--- Excerpted passage Enclosed Below ---
Gov. Jan Brewer (AP Photo/Ross D. Franklin)

The Governor’s Office announced that there will not be a special session on redistricting Tuesday.

Republican lawmakers from both chambers had been told to plan on being at the Capitol on Tuesday, and many assumed that Brewer would call a special session to remove Arizona Independent Redistricting Commission Chairwoman Colleen Mathis.

The announcement that Brewer – who is out of town for the week preparing for the release of her book, “Scorpions for Breakfast” – would not issue the expected call put at least a temporary halt to talk of ousting Mathis and perhaps other members of the commission. Brewer needs the support of 20 of the 21 Senate Republicans to remove a commissioner, and at least one will be out of town after Tuesday. Democrats are expected to oppose any attempt to remove a commissioner.

Brewer spokesman Matthew Benson said the governor hasn’t ruled out a special session, but wouldn’t say if or when she would issue the call.

“She hasn’t decided on anything yet. We haven’t announced anything yet,” Benson said. “She has many options at her disposal.”

Republican lawmakers are still expected at the Capitol on Tuesday to vote on a memorial detailing myriad accusations against the IRC. The four Republican members of the Joint Legislative Committee on Redistricting voted unanimously on Monday to forward its report to the full Legislature. The committee’s two Democrats have boycotted the panel.

Several lawmakers said they had been told to prepare for a possible special session on Tuesday to address both the memorial and Mathis’ removal.

Rep. Bob Robson, R-Chandler, confirmed that House Republicans received an email today from Majority Whip Debbie Lesko “giving us the heads-up that we might be looking at 1 p.m. [Tuesday]” for a special session. The email to House members said that House Speaker Andy Tobin was still talking to the Senate and the Governor’s Office, but Robson added that legislators had previously been asked about their availability this week.

Rep. Jack Harper, R-Surprise, also said he got an email from Lesko saying “we’ll most likely go into session to vote on a memorial” tomorrow. He said the email didn’t say anything about removing any of the commissioners, though the House has no role in the removal of IRC members anyway.

Senate Majority Leader Andy Biggs, a member of the joint committee examining the IRC, said he received an email from Senate Republican Chief of Staff Wendy Baldo telling him to plan on being at the Capitol at 1:30 p.m. He said the email didn’t mention whether Brewer would call a special session, though he presumed that she would, due to her recent letter to the commissioners.

Expectations for a special session were high after Brewer wrote an Oct. 26 letter to the five commissioners demanding answers to a handful of allegations of “neglect of duty” and “gross misconduct in office.” Brewer set the deadline for their responses at 8 a.m. Monday. IRC attorney Mary O’Grady wrote a collective response for the commission, and all five commissioners responded individually, as well.
--- End of Enclosed Excerpted passage ---
Set of tasks:
(a) According to the redistricting article, how many Senate Republicans must support Brewer for her to remove a commissioner?
(b) Copy word for word the part of the redistricting article that begins at the words "Rep. Jack Harper, R-Surprise, also" and ends after the words "IRC members anyway.".
--- Information supplied Enclosed Below ---
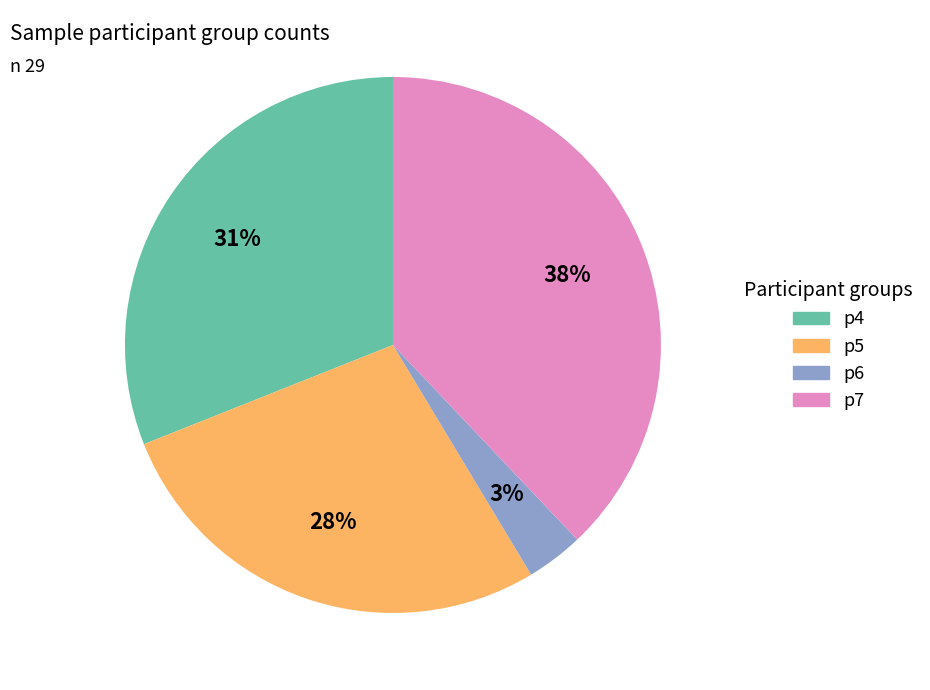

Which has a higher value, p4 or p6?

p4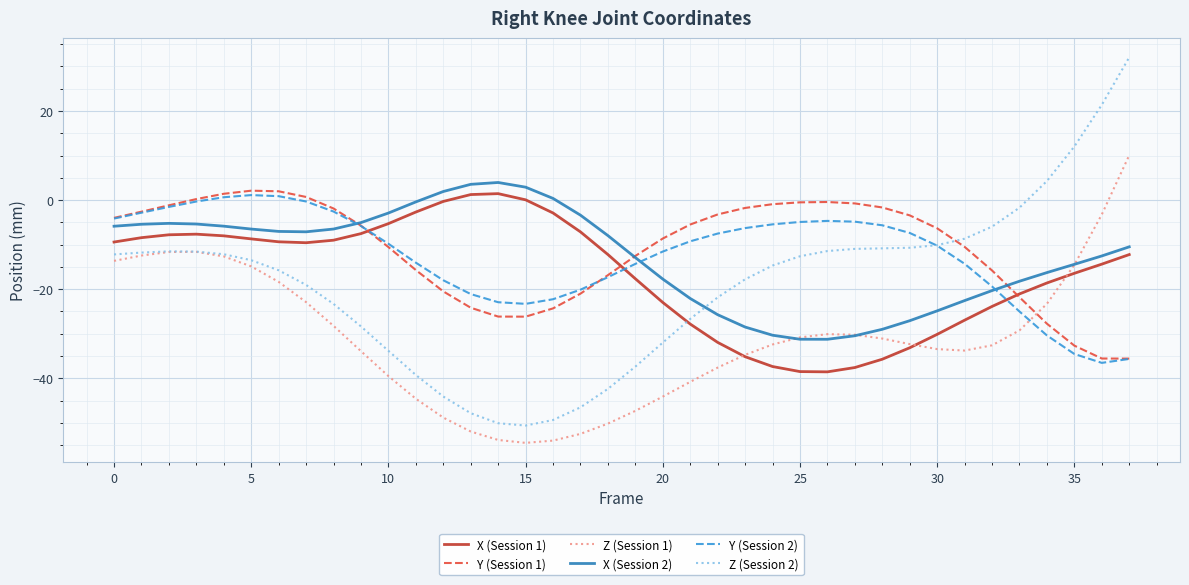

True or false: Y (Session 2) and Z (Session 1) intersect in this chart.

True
--- End of Enclosed Information supplied ---
Expected results:
(a) 20 of the 21 Senate Republicans.

(b)
Rep. Jack Harper, R-Surprise, also said he got an email from Lesko saying “we’ll most likely go into session to vote on a memorial” tomorrow. He said the email didn’t say anything about removing any of the commissioners, though the House has no role in the removal of IRC members anyway.